>>

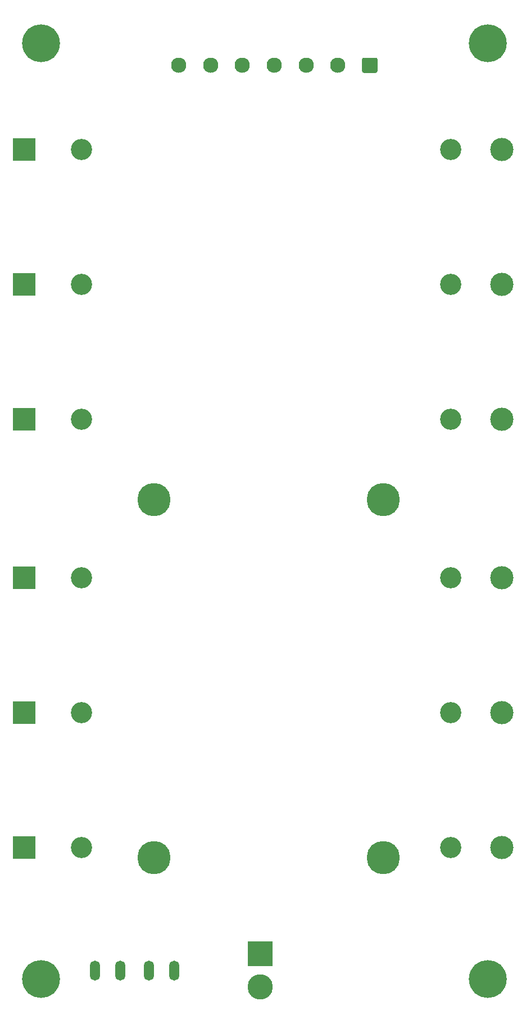
<source format=gbr>
%TF.GenerationSoftware,KiCad,Pcbnew,5.1.10*%
%TF.CreationDate,2021-10-06T22:42:20+01:00*%
%TF.ProjectId,BatteryPack,42617474-6572-4795-9061-636b2e6b6963,rev?*%
%TF.SameCoordinates,Original*%
%TF.FileFunction,Soldermask,Top*%
%TF.FilePolarity,Negative*%
%FSLAX46Y46*%
G04 Gerber Fmt 4.6, Leading zero omitted, Abs format (unit mm)*
G04 Created by KiCad (PCBNEW 5.1.10) date 2021-10-06 22:42:20*
%MOMM*%
%LPD*%
G01*
G04 APERTURE LIST*
%ADD10C,5.000000*%
%ADD11C,5.700000*%
%ADD12C,2.300000*%
%ADD13C,3.800000*%
%ADD14R,3.800000X3.800000*%
%ADD15O,1.524000X3.000000*%
%ADD16C,3.200000*%
%ADD17R,3.500000X3.500000*%
%ADD18C,3.500000*%
G04 APERTURE END LIST*
D10*
%TO.C,J3*%
X64030000Y-87756000D03*
X98530000Y-87756000D03*
X98530000Y-141756000D03*
X64030000Y-141756000D03*
%TD*%
D11*
%TO.C,REF\u002A\u002A*%
X114300000Y-19050000D03*
%TD*%
%TO.C,REF\u002A\u002A*%
X46990000Y-19050000D03*
%TD*%
D12*
%TO.C,J2*%
X67710000Y-22352000D03*
X72520000Y-22352000D03*
X77320000Y-22352000D03*
X82120000Y-22352000D03*
X86920000Y-22352000D03*
X91720000Y-22352000D03*
G36*
G01*
X97670000Y-21452000D02*
X97670000Y-23252000D01*
G75*
G02*
X97420000Y-23502000I-250000J0D01*
G01*
X95620000Y-23502000D01*
G75*
G02*
X95370000Y-23252000I0J250000D01*
G01*
X95370000Y-21452000D01*
G75*
G02*
X95620000Y-21202000I250000J0D01*
G01*
X97420000Y-21202000D01*
G75*
G02*
X97670000Y-21452000I0J-250000D01*
G01*
G37*
%TD*%
D13*
%TO.C,J1*%
X80010000Y-161210000D03*
D14*
X80010000Y-156210000D03*
%TD*%
D15*
%TO.C,F1*%
X67056000Y-158750000D03*
X63246000Y-158750000D03*
X55118000Y-158750000D03*
X58928000Y-158750000D03*
%TD*%
D16*
%TO.C,BT6*%
X108705000Y-140208000D03*
X53095000Y-140208000D03*
D17*
X44450000Y-140208000D03*
D18*
X116450000Y-140208000D03*
%TD*%
D16*
%TO.C,BT5*%
X108705000Y-119888000D03*
X53095000Y-119888000D03*
D17*
X44450000Y-119888000D03*
D18*
X116450000Y-119888000D03*
%TD*%
D16*
%TO.C,BT4*%
X108705000Y-99568000D03*
X53095000Y-99568000D03*
D17*
X44450000Y-99568000D03*
D18*
X116450000Y-99568000D03*
%TD*%
D16*
%TO.C,BT3*%
X108705000Y-75692000D03*
X53095000Y-75692000D03*
D17*
X44450000Y-75692000D03*
D18*
X116450000Y-75692000D03*
%TD*%
D16*
%TO.C,BT2*%
X108705000Y-55372000D03*
X53095000Y-55372000D03*
D17*
X44450000Y-55372000D03*
D18*
X116450000Y-55372000D03*
%TD*%
D16*
%TO.C,BT1*%
X108705000Y-35052000D03*
X53095000Y-35052000D03*
D17*
X44450000Y-35052000D03*
D18*
X116450000Y-35052000D03*
%TD*%
D11*
%TO.C,REF\u002A\u002A*%
X114300000Y-160020000D03*
%TD*%
%TO.C,REF\u002A\u002A*%
X46990000Y-160020000D03*
%TD*%
M02*

</source>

<<

**Task:** Every line in the data that holds the string "LIST" should be copied.

**Written response:**
G04 APERTURE LIST*
G04 APERTURE END LIST*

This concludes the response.